New arrival’s garden delivering produce – by the bucket

Sarah Brown

Of The New Era

On Donnie Lowman’s bucket list is the dream to own a farm, set up some worker bees, and start a hydroponic gardening system.

Until then, he’s settling for growing a garden – in buckets.

Lowman, along with his brother David, moved to a trailer park in Sweet Home from Florida last year, and he already has a thriving garden. What’s unusual about his garden is that it fills up a 5-by-30-foot space and none of it grows in the ground.

“I used to garden at home in the yard, but since me and my twin brother moved here, we have nothing to garden, so I said I wanted to try some five gallon buckets and containers and try growing something out of that, and I was amazed.”

Since his trailer is located right out front at Park Place Mobile Court in the 1900 block of Main Street, his garden attracts a lot of attention from people who walk by and admire it, he said. Even the trailer park management appreciates all the greenery because it livens up the place, he said.

“Being right here at the road, it makes Sweet Home look beautiful driving in or out,” Lowman said.

He started his bucket garden late, in mid-May, because he didn’t know what Sweet Home’s schedule of temperatures would be like, but he’s already growing corn, tomatoes, potatoes, broccoli, cauliflower, cucumbers, zucchini, yellow squash, a cherry tree, green beans, eggplant, green peppers, pumpkin, rhubarb, sunflower seeds, apple trees, carrots, onions, strawberries and more.

Lowman has 30 years experience in landscaping, including owning his own lawn businesses, but he’s been gardening since he was about 10 years old, he said. He learned the skill from his parents and grandparents, and helped them with the work whenever he could.

“You gotta learn from somebody years older than you for experience on the ins and outs, and they’ll teach you the right way. You learn like that when you’re young, because nowadays kids, they just wanna be on videos”

For about 40 years, the Lowman brothers had been living in Florida where it’s 90 degrees year round. They were looking for an opportunity to move elsewhere when they found an ad for marijuana farmers in Brownsville.

The job was short-lived as the market declined due to over-saturation, but they liked the area and decided to stay.

“We loved the weather.
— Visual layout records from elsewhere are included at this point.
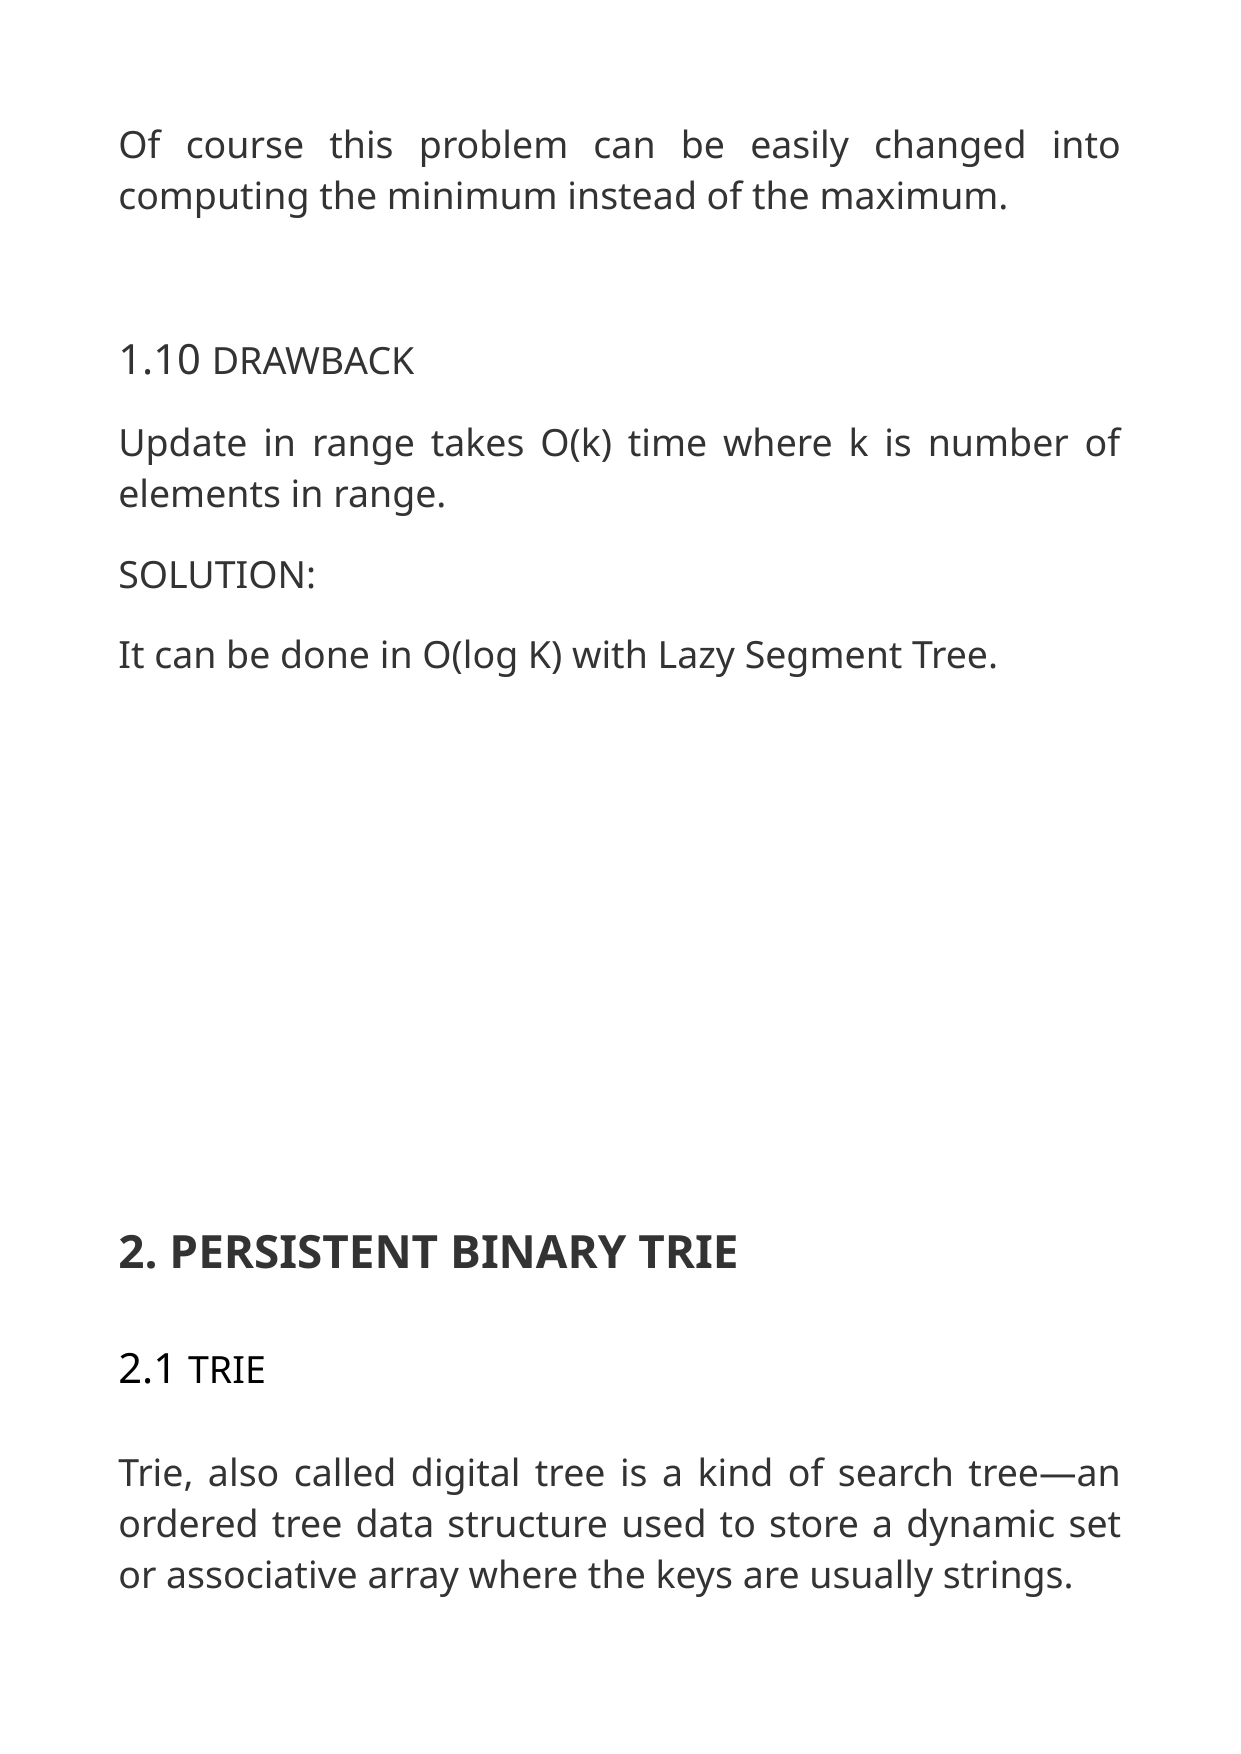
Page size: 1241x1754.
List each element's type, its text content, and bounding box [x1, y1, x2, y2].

text 2. PERSISTENT BINARY TRIE [118, 1219, 1122, 1282]
text Trie, also called digital tree is a kind of search tree—an ordered tree data structure used to store a dynamic set or associative array where the keys are usually strings. [118, 1446, 1122, 1599]
text Of course this problem can be easily changed into computing the minimum instead of the maximum. [118, 118, 1122, 220]
text 1.10 DRAWBACK [118, 330, 1122, 387]
text Update in range takes O(k) time where k is number of elements in range. [118, 416, 1122, 518]
text SOLUTION: [118, 548, 1122, 599]
text 2.1 TRIE [118, 1339, 1122, 1395]
text It can be done in O(log K) with Lazy Segment Tree. [118, 628, 1122, 679]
It was so nice instead of 90-degree weather, walking out and sweating every time we got out in the morning. So we loved the change of four seasons here.”

This past winter was the first time he’d seen snow in about 20 years, he noted.

Lowman said his garden proves that anyone can grow a garden. Even he didn’t think it would work well, but he found he couldn’t stop filling buckets with plants, and now he has enough food to share.

“A homeowner, if they had one five-gallon bucket with one pepper plant, they’d have enough peppers for six months. If they had just one tomato, that’d keep them all for three or four months.”

Lowman likes to recycle his plant clippings back into the soil, along with worm castings, and chicken, cow and horse manure. So far, he hasn’t had any trouble with pests, but he’s concerned about the low population of bees.

“There’s not really a lot of bees here; that’s the problem. If I get a farm, I’m gonna raise bees, too. I raised the earthworms for the soil, and that’s all natural soil to go back. It makes plants grow better than fertilizer.”

Lowman figures he spends about two hours a day with his plants, a better place for him than in the house.

“My hands has got to be in the soil and the garden,” he said. “Instead of sitting in the house, you might as well be growing something.”